Les enseignants ont protesté contre les initiatives du chef de l’Elysée, le système éducatif français étant dans une période tumultueuse. La réforme de l’éducation a été l’un des points essentiels du programme électoral de Nicolas Sarkozy, mais sa mise en oeuvre se révèle difficile à atteindre.
Récemment, les forces de l’ordre ont dû utiliser des gaz lacrymogènes contre les enseignants, qui ont jeté au nez des agents de police leurs chaussures et d’autres objets, pour protester contre les changements qui permettraient de réduire les postes d’enseignants.
Le gouvernement veut moderniser le système d’éducation afin qu’il puisse mieux préparer les étudiants pour le marché du travail. “Nous avons besoin de réformer l’ensemble du processus de choix de la carrière pour mieux synchroniser les aspirations des jeunes avec les possibilités qui leur sont offertes”, a expliqué le Ministre de l’éducation, Xavier Darcos.
La réforme vise à accroître la performance des collèges, en éliminant certaines disciplines qui surchargent les programmes scolaires. De plus, le gouvernement désire développer le système privé d’éducation et mettre en compétition les écoles d’Etat avec celles privées. Les enseignants craignent la réduction des postes d’enseignants dans les collèges et affirment que cela conduira à la surpopulation des classes. On prévoit qu’un total de 13.500 postes d’enseignants serait réduit au cours de l’année prochaine.
Nicolas Sarkozy a dû ajourner avec un an la mise en œuvre de ces mesures. La décision a été prise en décembre, lors des révoltes violentes des lycéens. Les jeunes ont barricadé les entrées dans les écoles, les chemins de fer ont été bloqués et il y a eu des confrontations violentes avec la police. Plusieurs lycéens ont été arrêtés à Lyon, où une voiture a été incendiée et cinq policiers ont été blessés.
Sarkozy a argumenté sa décision d’ajourner la réforme par ses craintes liées au déroulement de protestes des
lycéens en même temps avec ceux qui se passaient à cette époque-là en Grèce, comme réponse à l’assassinat d’un adolescent par la police d’Athène. “Quand je vois les gens se confronter avec une telle violence, évidemment, je pense deux fois avant de prendre une décision”, a déclaré Sarkozy.
L’écrivain et le philosophe français, Chantal Delsol estime dans un éditorial du journal “Le Figaro” que “la
situation actuelle des jeunes n’est pas terrible en soi, mais en rapport avec les attentes du public et le progrès espéré. Nous avons imposé à nos enfants certaines normes imbéciles et nous leur avons imprimé continuement le mépris pour le métier de plombier.
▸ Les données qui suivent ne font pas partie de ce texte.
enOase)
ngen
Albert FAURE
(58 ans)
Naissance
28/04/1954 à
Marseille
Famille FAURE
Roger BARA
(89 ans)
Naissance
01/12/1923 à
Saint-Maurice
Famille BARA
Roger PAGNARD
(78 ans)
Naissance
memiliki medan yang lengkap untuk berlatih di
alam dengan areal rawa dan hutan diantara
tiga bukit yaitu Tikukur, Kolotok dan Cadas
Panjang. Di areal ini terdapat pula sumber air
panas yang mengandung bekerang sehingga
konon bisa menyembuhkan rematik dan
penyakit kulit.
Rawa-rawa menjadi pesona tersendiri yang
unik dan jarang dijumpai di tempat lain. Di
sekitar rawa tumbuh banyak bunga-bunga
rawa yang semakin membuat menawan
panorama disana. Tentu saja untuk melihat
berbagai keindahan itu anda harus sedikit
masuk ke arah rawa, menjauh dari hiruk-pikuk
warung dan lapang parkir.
On leur a dit que tous doivent être des intellectuels et qu’ils ont le droit à un emploi à leur choix. Des mensonges. Un pays ne peut pas être entièrement peuplée par des avocats, des mèdecins, d’enseignants ou de chercheurs scientifiques”, écrit Delsol.
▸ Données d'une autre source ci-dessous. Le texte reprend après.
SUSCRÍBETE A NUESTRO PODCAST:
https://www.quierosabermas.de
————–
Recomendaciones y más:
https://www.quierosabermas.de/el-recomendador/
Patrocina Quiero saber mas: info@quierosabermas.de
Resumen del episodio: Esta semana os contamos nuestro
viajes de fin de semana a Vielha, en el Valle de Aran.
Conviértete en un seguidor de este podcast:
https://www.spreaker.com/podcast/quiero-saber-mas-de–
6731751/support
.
Un élève sur cinq quitte ses études sans avoir un diplôme ou une qualification, chaque année. Le taux de chômage est élevé chez les jeunes tandis que, paradoxalement, dans de nombreux secteurs, les entreprises ont des difficultés à trouver des employés. L’existence des “étudiants fantômes”, qui s’inscrivent à l’université uniquement pour bénéficier de certains avantages, ce qui signifie parfois la perception d’une somme de 200-300 euros par mois, sans participer aux cours ou aux examens.